All you need is a quick disconnect tool and a 7/8" wrench. If you are careful (have a fire extinguisher within reach) you can use a blowtorch to heat the old fitting and melt the plastic clip so you can just pull the line straight out. Mine were so corroded and full of road grime I couldn't get a QD tool to do anything, so I did this. When I replaced the lines as well, I just cut the old lines with a pair of lineman's pliers and unscrewed the fittings with a 7/8" socket and a ratchet.

It's really pretty easy once you get under there and start working on it.
 
Remove the line from the original fitting... unscrew original fitting... screw new fitting in and push line back in after cleaning and lubing.

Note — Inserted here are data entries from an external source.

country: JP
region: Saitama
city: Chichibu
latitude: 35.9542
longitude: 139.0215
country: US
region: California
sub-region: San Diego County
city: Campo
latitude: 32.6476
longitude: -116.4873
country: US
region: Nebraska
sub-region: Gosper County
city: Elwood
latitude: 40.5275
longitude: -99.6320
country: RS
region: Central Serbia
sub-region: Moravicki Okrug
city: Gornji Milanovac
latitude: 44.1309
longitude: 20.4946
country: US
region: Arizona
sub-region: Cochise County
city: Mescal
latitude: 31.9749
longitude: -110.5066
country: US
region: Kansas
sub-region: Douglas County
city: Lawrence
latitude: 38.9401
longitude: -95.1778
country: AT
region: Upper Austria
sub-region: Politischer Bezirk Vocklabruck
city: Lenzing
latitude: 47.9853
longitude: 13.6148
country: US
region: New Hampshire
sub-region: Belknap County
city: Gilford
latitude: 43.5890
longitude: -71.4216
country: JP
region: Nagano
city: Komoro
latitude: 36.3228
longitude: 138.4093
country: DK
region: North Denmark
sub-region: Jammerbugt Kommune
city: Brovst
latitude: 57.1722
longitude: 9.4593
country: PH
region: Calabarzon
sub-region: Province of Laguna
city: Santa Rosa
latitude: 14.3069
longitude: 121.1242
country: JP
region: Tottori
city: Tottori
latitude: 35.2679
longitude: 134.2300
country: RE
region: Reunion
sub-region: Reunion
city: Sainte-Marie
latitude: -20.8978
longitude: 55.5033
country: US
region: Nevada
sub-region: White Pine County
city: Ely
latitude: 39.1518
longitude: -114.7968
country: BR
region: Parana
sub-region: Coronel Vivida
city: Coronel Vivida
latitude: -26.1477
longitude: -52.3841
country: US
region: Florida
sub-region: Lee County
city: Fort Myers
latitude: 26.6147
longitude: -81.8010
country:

All you need is a quick disconnect tool and a 7/8" wrench. If you are careful (have a fire extinguisher within reach) you can use a blowtorch to heat the old fitting and melt the plastic clip so you can just pull the line straight out. Mine were so corroded and full of road grime I couldn't get a QD tool to do anything, so I did this. When I replaced the lines as well, I just cut the old lines with a pair of lineman's pliers and unscrewed the fittings with a 7/8" socket and a ratchet.

It's really pretty easy once you get under there and start working on it.


Ah, so it's the fitting that is attached to the transmission. I for some reason thought it was for the fitting that goes to the radiator.
 
bringing this back from the dead -_- The doorman upper cooler line on rock auto shows that it's not the one with a threaded end for the cooler side. Is this true? I'm about to buy both lines along with the cooler line connectors for the transmission side.